Those Canterbury Association settlers that weren’t Church of England but were wanting the new start Canterbury offered, stayed pretty quiet about their true denomination until the ship was well on its way. The first sign of their defiance was usually discovered when these families refused to attend the Anglican Church services, usually held on the ship’s poop.
The Scottish Presbyterian Anderson family were one of these groups, bravely facing a new life on board the Canterbury Association’s 3rd ship, the ‘Sir George Seymour’. On the day of their arrival, 17th December 1850, they headed straight over the Bridle Path to the Deans Brothers at Riccarton Farm. They weren’t the only ones to spend the night there, but John Anderson took to heart the advice given by his fellow Presbyterian Scotsman, John Deans. The future is Christchurch, do not settle in Lyttelton. John did what he was advised.
John Anderson was born on 7th November 1820 in Inveresk, Scotland. There isn’t much about his childhood, except that his father was a ploughman. As a trade, Anderson chose Blacksmithing, but spent his evenings studying mathematics, chemistry and mechanical philosophy. He married his sweetheart, Jane Gibson, on 3rd June 1845 and the pair were to sadly lose their first two offspring.
Completely heartbroken and fed up, the Anderson’s accepted a £300 advance from Jane’s employers to go and make a new start in Canterbury. With a new baby son (John Jnr.) on the hip, the Anderson’s seized the day. The family first settled at The Bricks, the South West corner of Oxford Terrace and Barbadoes Street, beside the Avon. Here Anderson lived and opened what could easily be Christchurch’s first Blacksmith shop. Legend has it that he would work all day, and then walk to Lyttelton and back, carrying the iron he would need for his next day’s work.

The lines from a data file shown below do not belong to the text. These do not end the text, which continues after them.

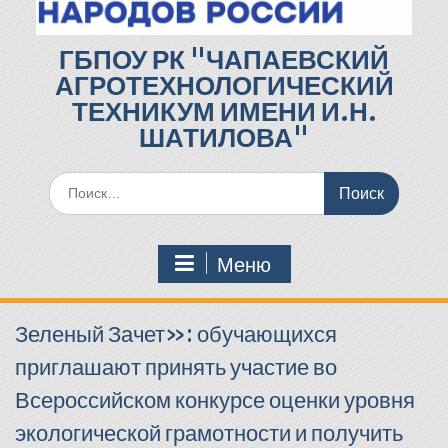
ГБПОУ РК "ЧАПАЕВСКИЙ
АГРОТЕХНОЛОГИЧЕСКИЙ
ТЕХНИКУМ ИМЕНИ И.Н.
ШАТИЛОВА"
Поиск
по:
Меню
Зеленый Зачет»: обучающихся
приглашают принять участие во
Всероссийском конкурсе оценки уровня
экологической грамотности и получить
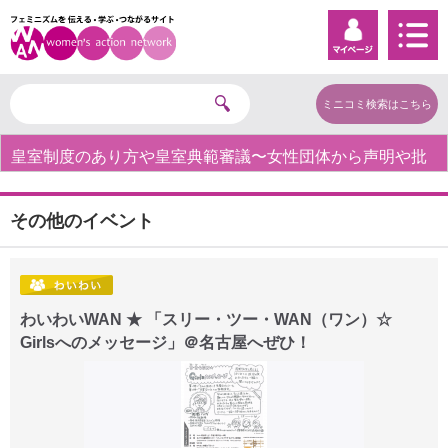
ミニコミ検索はこちら
皇室制度のあり方や皇室典範審議〜女性団体から声明や批
判の声〜
その他のイベント
わいわいWAN ★ 「スリー・ツー・WAN（ワン）☆
Girlsへのメッセージ」＠名古屋へぜひ！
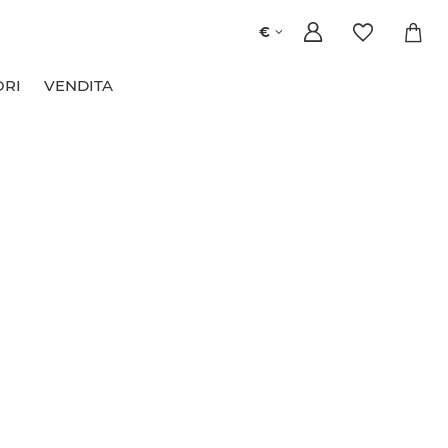
€
ORI
VENDITA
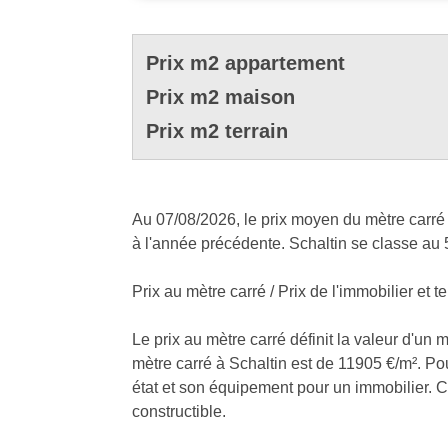
Prix m2 appartement
Prix m2 maison
Prix m2 terrain
Au 07/08/2026, le prix moyen du mètre carré 
à l'année précédente. Schaltin se classe au 
Prix au mètre carré / Prix de l'immobilier et te
Le prix au mètre carré définit la valeur d'un 
mètre carré à Schaltin est de 11905 €/m². Pou
état et son équipement pour un immobilier. Cel
constructible.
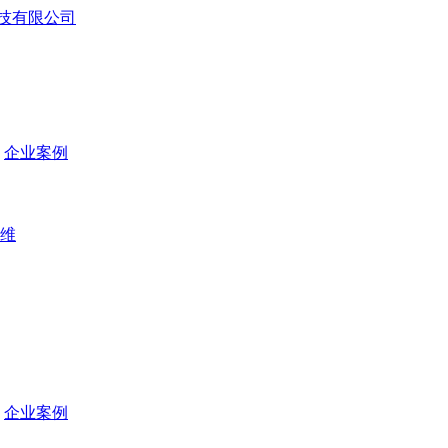
企业案例
维
企业案例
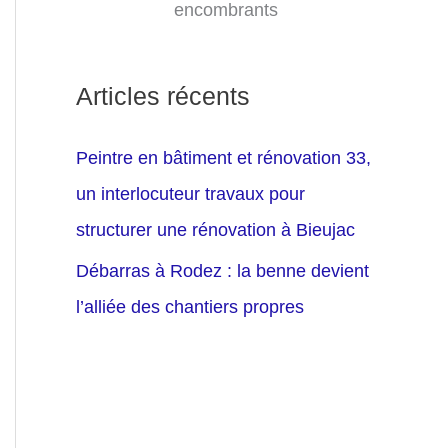
encombrants
Articles récents
Peintre en bâtiment et rénovation 33,
un interlocuteur travaux pour
structurer une rénovation à Bieujac
Débarras à Rodez : la benne devient
l’alliée des chantiers propres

Like the other Presbyterians in Christchurch, Anderson wanted a church to be opened for worshipers. In his spare time, he would travel across the Canterbury Plains, sharing his faith with others, and hopefully building up Presbyterianism in the region. He played a founding role in the opening of St Andrew’s (now situated at Rangi Ruru Girls High), St Paul’s (cnr of Cashel and Madras Streets – lost to the quakes) Churches and the set up of the old Scots Cemetery, now known as Addington Cemetery.
With business doing so well, Anderson was able to send his two eldest boys back to Scotland to further their education. They both studied engineering and returned to Christchurch to work for their father. The Anderson’s moved to Cashel Street, after purchasing land off Daniel Inwood – fellow Sir George Seymour settler and the first to open a Mill in Canterbury – building their house straight across the road. Anderson called his home ‘Inveresk’ after his hometown. His business was known as J. Anderson, Engineer, Millwright & Boilermaker but once the foundry was added, it was simply known as Anderson’s Foundry.
He also held a great business interest in Christchurch. He was a shareholder in the Christchurch Gas, Coal & Coke Co, the Press Co. Ltd and the New Zealand Shipping Company. He had interests in the Canterbury Agricultural & Pastoral Assoc, the Lyttelton Port Board, the Canterbury Mechanics Inst. (now known as the Christchurch Public Libraries), the Canterbury Chamber of Commerce and if he was anything like the men of the day, probably smoked his cigars and drank his Brandy at the Canterbury Club.
His interest turned political when in 1862, Anderson put his name forward with the establishment of the first Municipal Council (the Christchurch City Council). He was only a few votes shy from being the first Chairman, this honour going to Sir John Hall. He served Christchurch as a Councillor in 1867 and 1871, but served as Christchurch’s second Mayor in 1868-69.
In 1881, the foundry became known as J & A Anderson Ltd as Anderson retired, leaving his boys in charge. With a new brick building being erected, the business expanded in size and room – the rear of the shop now exiting onto Lichfield Street. We knew this building as the ‘Guthrey Centre’; sadly it was demolished in August 2011 after being damaged by the earthquakes. Owner, Peter Guthrey – son of Christchurch’s 40th Mayor Ron Guthrey – turned down a grant for its rescue, stating that the ‘…costs didn’t add up…’
What Anderson started in a small Blacksmith’s shop in 1851, was now becoming one of New Zealand’s most well known construction companies, covering all sorts of engineering. Anderson Ltd merged with Mason Brothers in 1984 but the final curtain fell on the business in 1986.
John Anderson died in his home of Inveresk on 30th April 1897, and is buried with his beloved Jane at Addington Cemetery.